Study material
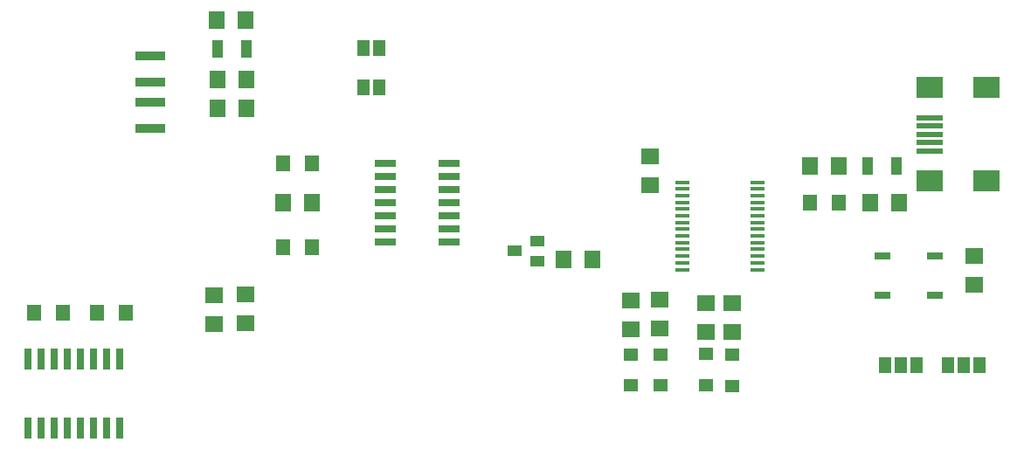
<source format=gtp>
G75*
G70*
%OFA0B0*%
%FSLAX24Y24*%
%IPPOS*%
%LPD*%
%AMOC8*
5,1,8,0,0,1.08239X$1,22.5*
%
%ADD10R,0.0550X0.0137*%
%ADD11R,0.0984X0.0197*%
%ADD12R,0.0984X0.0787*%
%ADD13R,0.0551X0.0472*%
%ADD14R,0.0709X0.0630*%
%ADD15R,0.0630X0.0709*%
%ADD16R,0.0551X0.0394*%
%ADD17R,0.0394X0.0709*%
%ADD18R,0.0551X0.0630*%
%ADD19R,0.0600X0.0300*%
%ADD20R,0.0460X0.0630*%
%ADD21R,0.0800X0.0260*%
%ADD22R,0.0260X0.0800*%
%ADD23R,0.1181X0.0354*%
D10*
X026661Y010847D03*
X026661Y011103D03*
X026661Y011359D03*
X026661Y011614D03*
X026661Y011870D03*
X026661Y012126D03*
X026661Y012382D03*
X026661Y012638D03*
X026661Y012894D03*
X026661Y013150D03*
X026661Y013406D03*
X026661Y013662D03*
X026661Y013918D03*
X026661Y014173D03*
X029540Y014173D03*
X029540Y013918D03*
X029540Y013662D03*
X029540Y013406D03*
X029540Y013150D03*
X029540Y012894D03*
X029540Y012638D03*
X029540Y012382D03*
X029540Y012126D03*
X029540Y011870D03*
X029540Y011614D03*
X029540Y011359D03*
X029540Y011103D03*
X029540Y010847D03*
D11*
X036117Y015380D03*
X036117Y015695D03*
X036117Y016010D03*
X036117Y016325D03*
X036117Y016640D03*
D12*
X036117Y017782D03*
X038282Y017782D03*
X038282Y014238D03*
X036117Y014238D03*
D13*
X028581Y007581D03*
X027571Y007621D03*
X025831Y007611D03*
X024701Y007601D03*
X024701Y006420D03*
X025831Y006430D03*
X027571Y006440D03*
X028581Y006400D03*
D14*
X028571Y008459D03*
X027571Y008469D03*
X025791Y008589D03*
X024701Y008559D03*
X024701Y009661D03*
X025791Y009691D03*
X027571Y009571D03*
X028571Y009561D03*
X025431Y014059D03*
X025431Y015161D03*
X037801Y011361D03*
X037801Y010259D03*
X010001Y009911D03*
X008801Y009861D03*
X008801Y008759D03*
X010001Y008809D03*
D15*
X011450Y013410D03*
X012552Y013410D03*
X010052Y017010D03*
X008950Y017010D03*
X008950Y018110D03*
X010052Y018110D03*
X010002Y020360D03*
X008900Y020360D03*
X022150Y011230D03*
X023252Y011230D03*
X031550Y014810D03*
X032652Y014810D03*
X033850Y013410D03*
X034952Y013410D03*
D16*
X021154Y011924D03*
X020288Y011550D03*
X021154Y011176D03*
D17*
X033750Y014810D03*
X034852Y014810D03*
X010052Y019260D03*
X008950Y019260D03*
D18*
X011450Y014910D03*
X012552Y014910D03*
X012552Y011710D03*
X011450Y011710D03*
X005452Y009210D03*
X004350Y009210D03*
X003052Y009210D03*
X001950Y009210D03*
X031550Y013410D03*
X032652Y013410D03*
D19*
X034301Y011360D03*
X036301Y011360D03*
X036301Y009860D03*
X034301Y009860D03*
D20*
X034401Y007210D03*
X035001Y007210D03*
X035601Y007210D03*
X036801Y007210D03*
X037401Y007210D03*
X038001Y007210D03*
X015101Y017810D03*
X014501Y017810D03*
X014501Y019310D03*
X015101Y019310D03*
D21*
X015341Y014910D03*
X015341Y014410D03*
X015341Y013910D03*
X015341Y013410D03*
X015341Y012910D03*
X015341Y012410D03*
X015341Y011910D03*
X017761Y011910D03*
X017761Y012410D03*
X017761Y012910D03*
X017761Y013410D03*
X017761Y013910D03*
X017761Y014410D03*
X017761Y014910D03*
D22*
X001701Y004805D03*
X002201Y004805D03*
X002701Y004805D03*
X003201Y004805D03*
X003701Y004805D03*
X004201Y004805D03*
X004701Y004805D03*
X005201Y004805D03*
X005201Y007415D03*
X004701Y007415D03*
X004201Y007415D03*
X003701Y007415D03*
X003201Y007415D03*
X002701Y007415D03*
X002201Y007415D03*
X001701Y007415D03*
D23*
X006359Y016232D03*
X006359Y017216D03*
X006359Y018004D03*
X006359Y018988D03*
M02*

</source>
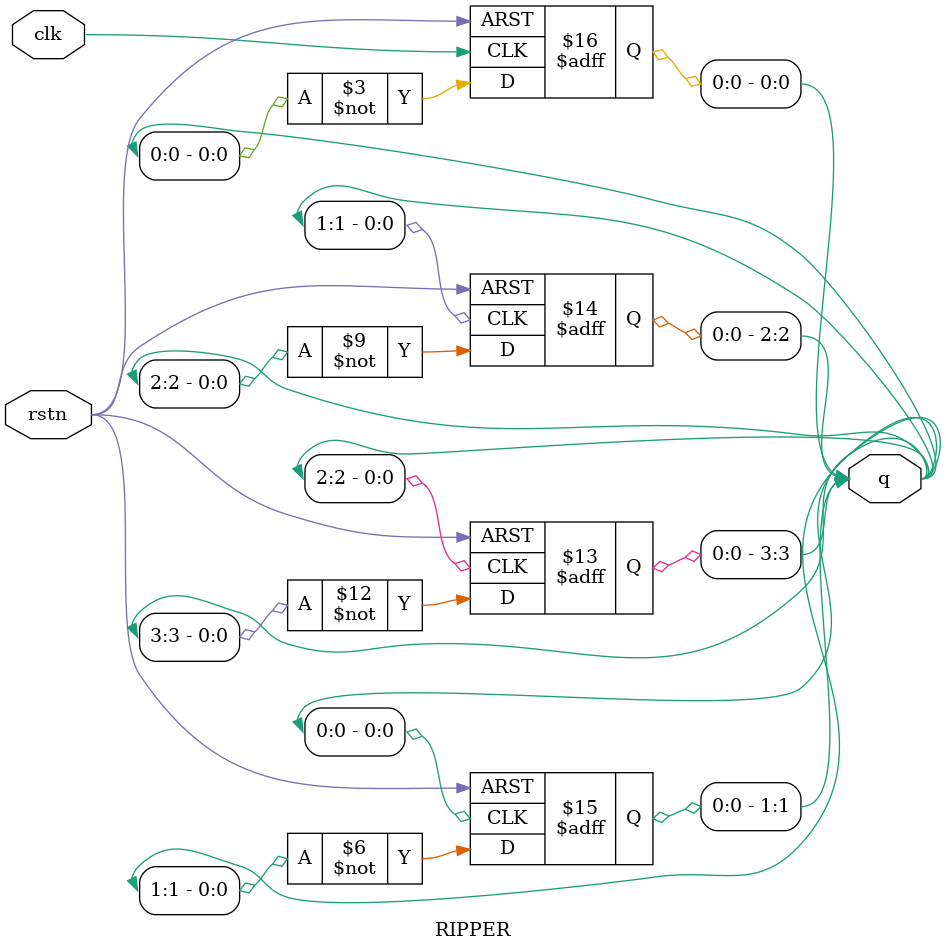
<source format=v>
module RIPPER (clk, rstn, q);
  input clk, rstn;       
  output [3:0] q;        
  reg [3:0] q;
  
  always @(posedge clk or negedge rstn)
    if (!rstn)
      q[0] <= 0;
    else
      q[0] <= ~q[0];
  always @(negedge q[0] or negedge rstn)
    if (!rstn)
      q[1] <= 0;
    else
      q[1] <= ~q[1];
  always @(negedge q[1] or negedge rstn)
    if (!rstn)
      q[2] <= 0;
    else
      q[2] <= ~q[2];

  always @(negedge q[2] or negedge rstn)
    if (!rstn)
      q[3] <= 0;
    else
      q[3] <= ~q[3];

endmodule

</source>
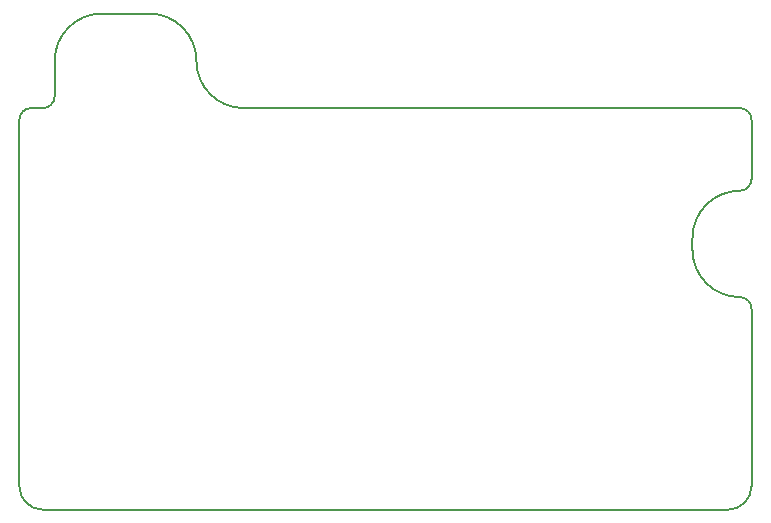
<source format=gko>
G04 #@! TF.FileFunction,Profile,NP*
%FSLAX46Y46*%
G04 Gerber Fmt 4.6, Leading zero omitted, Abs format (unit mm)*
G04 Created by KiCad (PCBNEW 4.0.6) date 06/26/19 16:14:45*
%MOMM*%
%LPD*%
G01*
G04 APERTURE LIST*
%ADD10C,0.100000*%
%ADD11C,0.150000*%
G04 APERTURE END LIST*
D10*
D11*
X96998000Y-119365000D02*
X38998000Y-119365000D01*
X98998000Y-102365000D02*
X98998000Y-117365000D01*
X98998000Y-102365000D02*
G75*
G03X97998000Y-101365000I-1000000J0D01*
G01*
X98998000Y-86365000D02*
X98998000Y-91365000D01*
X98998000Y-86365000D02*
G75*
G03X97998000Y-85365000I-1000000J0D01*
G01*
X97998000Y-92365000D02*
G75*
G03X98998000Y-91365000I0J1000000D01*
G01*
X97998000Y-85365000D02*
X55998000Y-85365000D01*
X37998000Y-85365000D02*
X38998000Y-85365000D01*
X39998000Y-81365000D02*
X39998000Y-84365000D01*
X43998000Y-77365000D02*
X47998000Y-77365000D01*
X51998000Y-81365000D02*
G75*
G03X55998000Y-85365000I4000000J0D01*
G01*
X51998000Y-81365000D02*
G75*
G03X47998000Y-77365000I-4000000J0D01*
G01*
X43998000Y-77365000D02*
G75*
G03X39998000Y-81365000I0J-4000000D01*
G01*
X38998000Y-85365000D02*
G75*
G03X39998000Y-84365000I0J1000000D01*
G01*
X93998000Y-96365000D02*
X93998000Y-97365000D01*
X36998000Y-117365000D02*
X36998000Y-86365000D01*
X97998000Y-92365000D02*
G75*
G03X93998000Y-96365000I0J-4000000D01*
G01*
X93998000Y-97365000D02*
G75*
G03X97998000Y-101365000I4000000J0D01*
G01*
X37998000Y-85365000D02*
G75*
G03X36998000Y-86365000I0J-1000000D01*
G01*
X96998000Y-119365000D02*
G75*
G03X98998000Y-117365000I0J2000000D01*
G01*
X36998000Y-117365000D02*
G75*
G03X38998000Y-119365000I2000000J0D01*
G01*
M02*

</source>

Your task
Except for the pictures, set down all of the records exactly as they are.

Completed exercise
<source format=gtp>
G75*
G70*
%OFA0B0*%
%FSLAX24Y24*%
%IPPOS*%
%LPD*%
%AMOC8*
5,1,8,0,0,1.08239X$1,22.5*
%
%ADD10R,0.0550X0.0137*%
%ADD11R,0.0984X0.0197*%
%ADD12R,0.0984X0.0787*%
%ADD13R,0.0551X0.0472*%
%ADD14R,0.0709X0.0630*%
%ADD15R,0.0630X0.0709*%
%ADD16R,0.0551X0.0394*%
%ADD17R,0.0394X0.0709*%
%ADD18R,0.0551X0.0630*%
%ADD19R,0.0600X0.0300*%
%ADD20R,0.0460X0.0630*%
%ADD21R,0.0800X0.0260*%
%ADD22R,0.0260X0.0800*%
%ADD23R,0.1181X0.0354*%
D10*
X026661Y010847D03*
X026661Y011103D03*
X026661Y011359D03*
X026661Y011614D03*
X026661Y011870D03*
X026661Y012126D03*
X026661Y012382D03*
X026661Y012638D03*
X026661Y012894D03*
X026661Y013150D03*
X026661Y013406D03*
X026661Y013662D03*
X026661Y013918D03*
X026661Y014173D03*
X029540Y014173D03*
X029540Y013918D03*
X029540Y013662D03*
X029540Y013406D03*
X029540Y013150D03*
X029540Y012894D03*
X029540Y012638D03*
X029540Y012382D03*
X029540Y012126D03*
X029540Y011870D03*
X029540Y011614D03*
X029540Y011359D03*
X029540Y011103D03*
X029540Y010847D03*
D11*
X036117Y015380D03*
X036117Y015695D03*
X036117Y016010D03*
X036117Y016325D03*
X036117Y016640D03*
D12*
X036117Y017782D03*
X038282Y017782D03*
X038282Y014238D03*
X036117Y014238D03*
D13*
X028581Y007581D03*
X027571Y007621D03*
X025831Y007611D03*
X024701Y007601D03*
X024701Y006420D03*
X025831Y006430D03*
X027571Y006440D03*
X028581Y006400D03*
D14*
X028571Y008459D03*
X027571Y008469D03*
X025791Y008589D03*
X024701Y008559D03*
X024701Y009661D03*
X025791Y009691D03*
X027571Y009571D03*
X028571Y009561D03*
X025431Y014059D03*
X025431Y015161D03*
X037801Y011361D03*
X037801Y010259D03*
X010001Y009911D03*
X008801Y009861D03*
X008801Y008759D03*
X010001Y008809D03*
D15*
X011450Y013410D03*
X012552Y013410D03*
X010052Y017010D03*
X008950Y017010D03*
X008950Y018110D03*
X010052Y018110D03*
X010002Y020360D03*
X008900Y020360D03*
X022150Y011230D03*
X023252Y011230D03*
X031550Y014810D03*
X032652Y014810D03*
X033850Y013410D03*
X034952Y013410D03*
D16*
X021154Y011924D03*
X020288Y011550D03*
X021154Y011176D03*
D17*
X033750Y014810D03*
X034852Y014810D03*
X010052Y019260D03*
X008950Y019260D03*
D18*
X011450Y014910D03*
X012552Y014910D03*
X012552Y011710D03*
X011450Y011710D03*
X005452Y009210D03*
X004350Y009210D03*
X003052Y009210D03*
X001950Y009210D03*
X031550Y013410D03*
X032652Y013410D03*
D19*
X034301Y011360D03*
X036301Y011360D03*
X036301Y009860D03*
X034301Y009860D03*
D20*
X034401Y007210D03*
X035001Y007210D03*
X035601Y007210D03*
X036801Y007210D03*
X037401Y007210D03*
X038001Y007210D03*
X015101Y017810D03*
X014501Y017810D03*
X014501Y019310D03*
X015101Y019310D03*
D21*
X015341Y014910D03*
X015341Y014410D03*
X015341Y013910D03*
X015341Y013410D03*
X015341Y012910D03*
X015341Y012410D03*
X015341Y011910D03*
X017761Y011910D03*
X017761Y012410D03*
X017761Y012910D03*
X017761Y013410D03*
X017761Y013910D03*
X017761Y014410D03*
X017761Y014910D03*
D22*
X001701Y004805D03*
X002201Y004805D03*
X002701Y004805D03*
X003201Y004805D03*
X003701Y004805D03*
X004201Y004805D03*
X004701Y004805D03*
X005201Y004805D03*
X005201Y007415D03*
X004701Y007415D03*
X004201Y007415D03*
X003701Y007415D03*
X003201Y007415D03*
X002701Y007415D03*
X002201Y007415D03*
X001701Y007415D03*
D23*
X006359Y016232D03*
X006359Y017216D03*
X006359Y018004D03*
X006359Y018988D03*
M02*

</source>
<source format=v>
module RIPPER (clk, rstn, q);
  input clk, rstn;       
  output [3:0] q;        
  reg [3:0] q;
  
  always @(posedge clk or negedge rstn)
    if (!rstn)
      q[0] <= 0;
    else
      q[0] <= ~q[0];
  always @(negedge q[0] or negedge rstn)
    if (!rstn)
      q[1] <= 0;
    else
      q[1] <= ~q[1];
  always @(negedge q[1] or negedge rstn)
    if (!rstn)
      q[2] <= 0;
    else
      q[2] <= ~q[2];

  always @(negedge q[2] or negedge rstn)
    if (!rstn)
      q[3] <= 0;
    else
      q[3] <= ~q[3];

endmodule

</source>
<source format=gko>
G04 #@! TF.FileFunction,Profile,NP*
%FSLAX46Y46*%
G04 Gerber Fmt 4.6, Leading zero omitted, Abs format (unit mm)*
G04 Created by KiCad (PCBNEW 4.0.6) date 06/26/19 16:14:45*
%MOMM*%
%LPD*%
G01*
G04 APERTURE LIST*
%ADD10C,0.100000*%
%ADD11C,0.150000*%
G04 APERTURE END LIST*
D10*
D11*
X96998000Y-119365000D02*
X38998000Y-119365000D01*
X98998000Y-102365000D02*
X98998000Y-117365000D01*
X98998000Y-102365000D02*
G75*
G03X97998000Y-101365000I-1000000J0D01*
G01*
X98998000Y-86365000D02*
X98998000Y-91365000D01*
X98998000Y-86365000D02*
G75*
G03X97998000Y-85365000I-1000000J0D01*
G01*
X97998000Y-92365000D02*
G75*
G03X98998000Y-91365000I0J1000000D01*
G01*
X97998000Y-85365000D02*
X55998000Y-85365000D01*
X37998000Y-85365000D02*
X38998000Y-85365000D01*
X39998000Y-81365000D02*
X39998000Y-84365000D01*
X43998000Y-77365000D02*
X47998000Y-77365000D01*
X51998000Y-81365000D02*
G75*
G03X55998000Y-85365000I4000000J0D01*
G01*
X51998000Y-81365000D02*
G75*
G03X47998000Y-77365000I-4000000J0D01*
G01*
X43998000Y-77365000D02*
G75*
G03X39998000Y-81365000I0J-4000000D01*
G01*
X38998000Y-85365000D02*
G75*
G03X39998000Y-84365000I0J1000000D01*
G01*
X93998000Y-96365000D02*
X93998000Y-97365000D01*
X36998000Y-117365000D02*
X36998000Y-86365000D01*
X97998000Y-92365000D02*
G75*
G03X93998000Y-96365000I0J-4000000D01*
G01*
X93998000Y-97365000D02*
G75*
G03X97998000Y-101365000I4000000J0D01*
G01*
X37998000Y-85365000D02*
G75*
G03X36998000Y-86365000I0J-1000000D01*
G01*
X96998000Y-119365000D02*
G75*
G03X98998000Y-117365000I0J2000000D01*
G01*
X36998000Y-117365000D02*
G75*
G03X38998000Y-119365000I2000000J0D01*
G01*
M02*

</source>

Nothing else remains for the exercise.